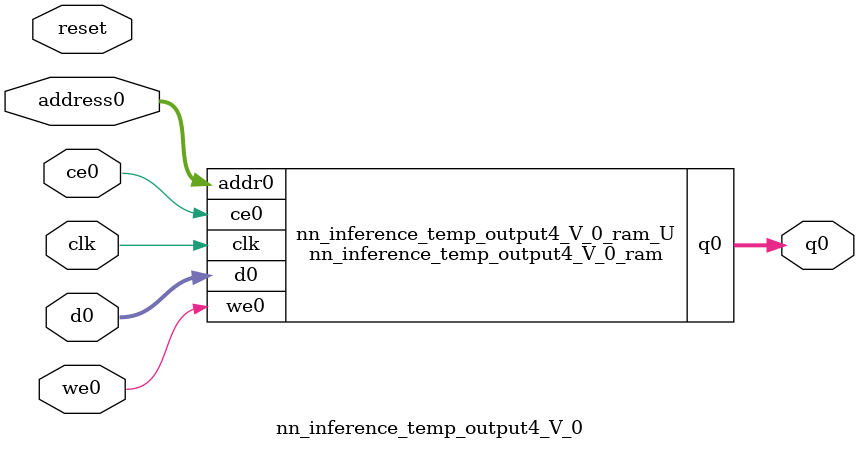
<source format=v>
`timescale 1 ns / 1 ps
module nn_inference_temp_output4_V_0_ram (addr0, ce0, d0, we0, q0,  clk);

parameter DWIDTH = 32;
parameter AWIDTH = 4;
parameter MEM_SIZE = 10;

input[AWIDTH-1:0] addr0;
input ce0;
input[DWIDTH-1:0] d0;
input we0;
output reg[DWIDTH-1:0] q0;
input clk;

reg [DWIDTH-1:0] ram[0:MEM_SIZE-1];




always @(posedge clk)  
begin 
    if (ce0) begin
        if (we0) 
            ram[addr0] <= d0; 
        q0 <= ram[addr0];
    end
end


endmodule

`timescale 1 ns / 1 ps
module nn_inference_temp_output4_V_0(
    reset,
    clk,
    address0,
    ce0,
    we0,
    d0,
    q0);

parameter DataWidth = 32'd32;
parameter AddressRange = 32'd10;
parameter AddressWidth = 32'd4;
input reset;
input clk;
input[AddressWidth - 1:0] address0;
input ce0;
input we0;
input[DataWidth - 1:0] d0;
output[DataWidth - 1:0] q0;



nn_inference_temp_output4_V_0_ram nn_inference_temp_output4_V_0_ram_U(
    .clk( clk ),
    .addr0( address0 ),
    .ce0( ce0 ),
    .we0( we0 ),
    .d0( d0 ),
    .q0( q0 ));

endmodule


</source>
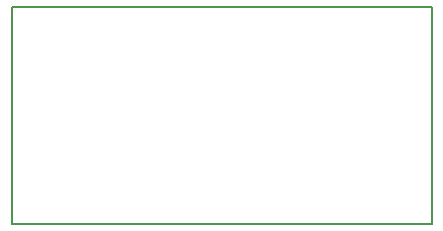
<source format=gbr>
G04 #@! TF.GenerationSoftware,KiCad,Pcbnew,(5.0.2)-1*
G04 #@! TF.CreationDate,2019-08-29T18:06:14-04:00*
G04 #@! TF.ProjectId,IGEM_Device,4947454d-5f44-4657-9669-63652e6b6963,rev?*
G04 #@! TF.SameCoordinates,Original*
G04 #@! TF.FileFunction,Profile,NP*
%FSLAX46Y46*%
G04 Gerber Fmt 4.6, Leading zero omitted, Abs format (unit mm)*
G04 Created by KiCad (PCBNEW (5.0.2)-1) date 2019-08-29 6:06:14 PM*
%MOMM*%
%LPD*%
G01*
G04 APERTURE LIST*
%ADD10C,0.200000*%
G04 APERTURE END LIST*
D10*
X175260000Y-99060000D02*
X139700000Y-99060000D01*
X175260000Y-80645000D02*
X175260000Y-99060000D01*
X139700000Y-80645000D02*
X175260000Y-80645000D01*
X139700000Y-99060000D02*
X139700000Y-80645000D01*
M02*

</source>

==================================================

Retype exactly, please, each line from the line that contains "X175260000Y-99060000D01*" through the last line of the entries above, with nothing added.

Solved problem
X175260000Y-99060000D01*
X139700000Y-80645000D02*
X175260000Y-80645000D01*
X139700000Y-99060000D02*
X139700000Y-80645000D01*
M02*

</source>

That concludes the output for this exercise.